De Kamer heeft om deze redenen recent de motie Dobbe c.s.2 aangenomen, waarmee de regering werd verzocht «om een nationale strategie vrouwengezondheid op te stellen en daarbij ook aandacht te besteden aan de interactie met andere vormen van ongelijkheid, zoals sociaaleconomische gezondheidsverschillen, en deze voor het zomerreces van 2025 met de Kamer te delen». Indieners wijzen er daarbij op dat er voor het opstellen een goede en brede inventarisatie en analyse nodig is om duidelijk in kaart te brengen waar de grootste impact behaald kan worden met betrekking tot vrouwengezondheid en welke investeringen het grootste rendement zullen opleveren. Denk aan welke onderwerpen in deze strategie verwerkt moeten worden, wat er op welk onderwerp nodig is en welke maatregelen hiervoor al bestaan of moeten worden ingericht. Hiervoor moeten experts geconsulteerd worden en natuurlijk vrouwen zelf, waarbij kan worden gekeken naar de aanpak in Engeland, waar in een nationale open enquête bijna 100.000 reacties van vrouwen werden opgehaald.

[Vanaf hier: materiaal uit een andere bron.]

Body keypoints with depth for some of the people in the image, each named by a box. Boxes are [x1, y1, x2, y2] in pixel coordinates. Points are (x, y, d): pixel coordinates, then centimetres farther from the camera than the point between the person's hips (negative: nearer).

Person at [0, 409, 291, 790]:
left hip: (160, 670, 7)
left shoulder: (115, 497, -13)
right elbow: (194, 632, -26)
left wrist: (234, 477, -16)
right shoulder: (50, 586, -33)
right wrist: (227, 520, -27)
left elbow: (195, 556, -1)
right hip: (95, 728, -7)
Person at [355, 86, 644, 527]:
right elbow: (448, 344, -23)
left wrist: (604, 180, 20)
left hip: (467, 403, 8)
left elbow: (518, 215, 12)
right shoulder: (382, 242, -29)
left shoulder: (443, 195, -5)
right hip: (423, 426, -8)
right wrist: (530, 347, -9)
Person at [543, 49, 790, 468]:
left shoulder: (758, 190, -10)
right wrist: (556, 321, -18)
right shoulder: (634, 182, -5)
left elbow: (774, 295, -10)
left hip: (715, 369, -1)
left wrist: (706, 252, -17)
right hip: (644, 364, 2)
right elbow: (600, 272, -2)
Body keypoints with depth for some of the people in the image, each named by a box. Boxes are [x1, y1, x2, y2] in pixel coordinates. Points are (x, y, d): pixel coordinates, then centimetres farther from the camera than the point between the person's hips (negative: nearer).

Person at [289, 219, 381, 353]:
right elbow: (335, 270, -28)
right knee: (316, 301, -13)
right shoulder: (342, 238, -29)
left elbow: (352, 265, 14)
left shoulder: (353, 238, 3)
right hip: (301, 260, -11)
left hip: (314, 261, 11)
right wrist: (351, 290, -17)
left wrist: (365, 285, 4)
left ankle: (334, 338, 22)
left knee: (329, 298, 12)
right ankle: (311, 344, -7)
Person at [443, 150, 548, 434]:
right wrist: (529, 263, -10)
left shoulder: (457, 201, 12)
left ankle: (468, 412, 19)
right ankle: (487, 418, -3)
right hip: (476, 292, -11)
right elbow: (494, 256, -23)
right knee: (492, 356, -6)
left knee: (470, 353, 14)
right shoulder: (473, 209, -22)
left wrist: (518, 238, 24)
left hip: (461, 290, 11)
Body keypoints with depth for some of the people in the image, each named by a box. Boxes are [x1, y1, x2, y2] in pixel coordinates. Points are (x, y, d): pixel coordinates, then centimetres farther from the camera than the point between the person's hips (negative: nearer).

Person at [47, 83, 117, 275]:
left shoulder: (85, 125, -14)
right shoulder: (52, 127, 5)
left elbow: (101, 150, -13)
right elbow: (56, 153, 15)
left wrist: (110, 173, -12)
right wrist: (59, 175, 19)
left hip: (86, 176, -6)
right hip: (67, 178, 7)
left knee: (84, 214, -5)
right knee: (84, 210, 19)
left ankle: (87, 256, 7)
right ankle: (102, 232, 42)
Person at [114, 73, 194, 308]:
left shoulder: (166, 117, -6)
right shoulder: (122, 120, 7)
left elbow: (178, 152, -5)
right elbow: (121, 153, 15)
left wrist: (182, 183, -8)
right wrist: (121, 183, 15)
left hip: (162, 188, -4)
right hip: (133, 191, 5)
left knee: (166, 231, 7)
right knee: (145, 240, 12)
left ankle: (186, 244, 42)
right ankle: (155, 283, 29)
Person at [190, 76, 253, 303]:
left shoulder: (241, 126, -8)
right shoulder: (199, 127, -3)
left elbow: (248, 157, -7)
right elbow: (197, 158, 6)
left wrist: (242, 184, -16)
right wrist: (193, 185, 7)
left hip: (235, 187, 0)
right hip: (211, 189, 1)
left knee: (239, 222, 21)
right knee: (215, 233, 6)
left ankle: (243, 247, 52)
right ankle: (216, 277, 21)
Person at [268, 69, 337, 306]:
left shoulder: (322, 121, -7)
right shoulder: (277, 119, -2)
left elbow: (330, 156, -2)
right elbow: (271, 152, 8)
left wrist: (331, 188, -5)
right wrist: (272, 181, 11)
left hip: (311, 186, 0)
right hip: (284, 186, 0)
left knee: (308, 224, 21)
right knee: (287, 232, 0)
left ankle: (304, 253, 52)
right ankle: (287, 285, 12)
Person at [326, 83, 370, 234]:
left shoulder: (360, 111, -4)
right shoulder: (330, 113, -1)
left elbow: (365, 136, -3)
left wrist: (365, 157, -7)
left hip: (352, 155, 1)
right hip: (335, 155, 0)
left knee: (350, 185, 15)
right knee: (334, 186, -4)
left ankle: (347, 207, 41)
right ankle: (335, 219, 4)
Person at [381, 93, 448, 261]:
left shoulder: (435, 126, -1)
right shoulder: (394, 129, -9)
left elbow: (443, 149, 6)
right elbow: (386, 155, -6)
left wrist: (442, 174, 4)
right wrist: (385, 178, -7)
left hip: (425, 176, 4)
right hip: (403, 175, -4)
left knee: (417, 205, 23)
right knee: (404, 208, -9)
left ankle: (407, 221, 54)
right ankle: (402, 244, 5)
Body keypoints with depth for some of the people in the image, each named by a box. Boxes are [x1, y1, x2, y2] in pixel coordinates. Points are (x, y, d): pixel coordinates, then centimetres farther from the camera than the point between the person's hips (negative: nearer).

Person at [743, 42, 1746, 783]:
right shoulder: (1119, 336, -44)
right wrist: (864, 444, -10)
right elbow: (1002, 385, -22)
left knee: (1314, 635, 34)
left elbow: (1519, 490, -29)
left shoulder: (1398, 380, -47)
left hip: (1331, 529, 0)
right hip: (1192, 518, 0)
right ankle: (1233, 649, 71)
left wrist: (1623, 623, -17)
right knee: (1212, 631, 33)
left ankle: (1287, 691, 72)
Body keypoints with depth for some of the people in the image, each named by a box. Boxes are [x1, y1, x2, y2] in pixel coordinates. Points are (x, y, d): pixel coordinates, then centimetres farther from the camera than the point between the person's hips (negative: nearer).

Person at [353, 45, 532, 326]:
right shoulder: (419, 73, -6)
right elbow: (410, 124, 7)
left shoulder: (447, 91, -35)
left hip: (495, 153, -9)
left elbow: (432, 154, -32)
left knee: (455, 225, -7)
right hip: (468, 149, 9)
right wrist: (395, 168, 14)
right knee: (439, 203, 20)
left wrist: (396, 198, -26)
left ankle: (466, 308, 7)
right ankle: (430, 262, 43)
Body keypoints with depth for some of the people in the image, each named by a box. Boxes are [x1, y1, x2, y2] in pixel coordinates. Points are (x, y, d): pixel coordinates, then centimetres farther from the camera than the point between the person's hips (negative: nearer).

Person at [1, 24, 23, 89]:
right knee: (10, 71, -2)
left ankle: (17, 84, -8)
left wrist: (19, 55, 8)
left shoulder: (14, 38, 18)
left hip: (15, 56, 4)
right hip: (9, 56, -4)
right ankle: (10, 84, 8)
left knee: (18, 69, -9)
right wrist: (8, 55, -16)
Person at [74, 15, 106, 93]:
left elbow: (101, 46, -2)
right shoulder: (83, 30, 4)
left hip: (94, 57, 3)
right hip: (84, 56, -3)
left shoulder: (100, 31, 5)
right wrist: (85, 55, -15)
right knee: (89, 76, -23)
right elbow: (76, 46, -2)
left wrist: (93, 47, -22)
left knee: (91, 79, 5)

Hiervoor is het noodzakelijk om een startbudget te hebben om deze inventarisatie uit te voeren en de strategie op te stellen in samenwerking met het veld. Zij stellen hiervoor een budget van € 2,5 miljoen voor. Zij wijzen erop dat het hierbij expliciet niet gaat om de uitvoering van de strategie. Daarvoor zal bij het opstellen van de strategie het noodzakelijke budget moeten worden bepaald na de inventarisatie.
De dekking wordt gevonden in middelen die nu nog op artikel 11 Nog onverdeeld staan voor het jaar 2027. Met dit amendement verzoeken de indieners het kabinet tevens door middel van een kasschuif € 2,5 miljoen vanuit 2027 naar 2025 te schuiven.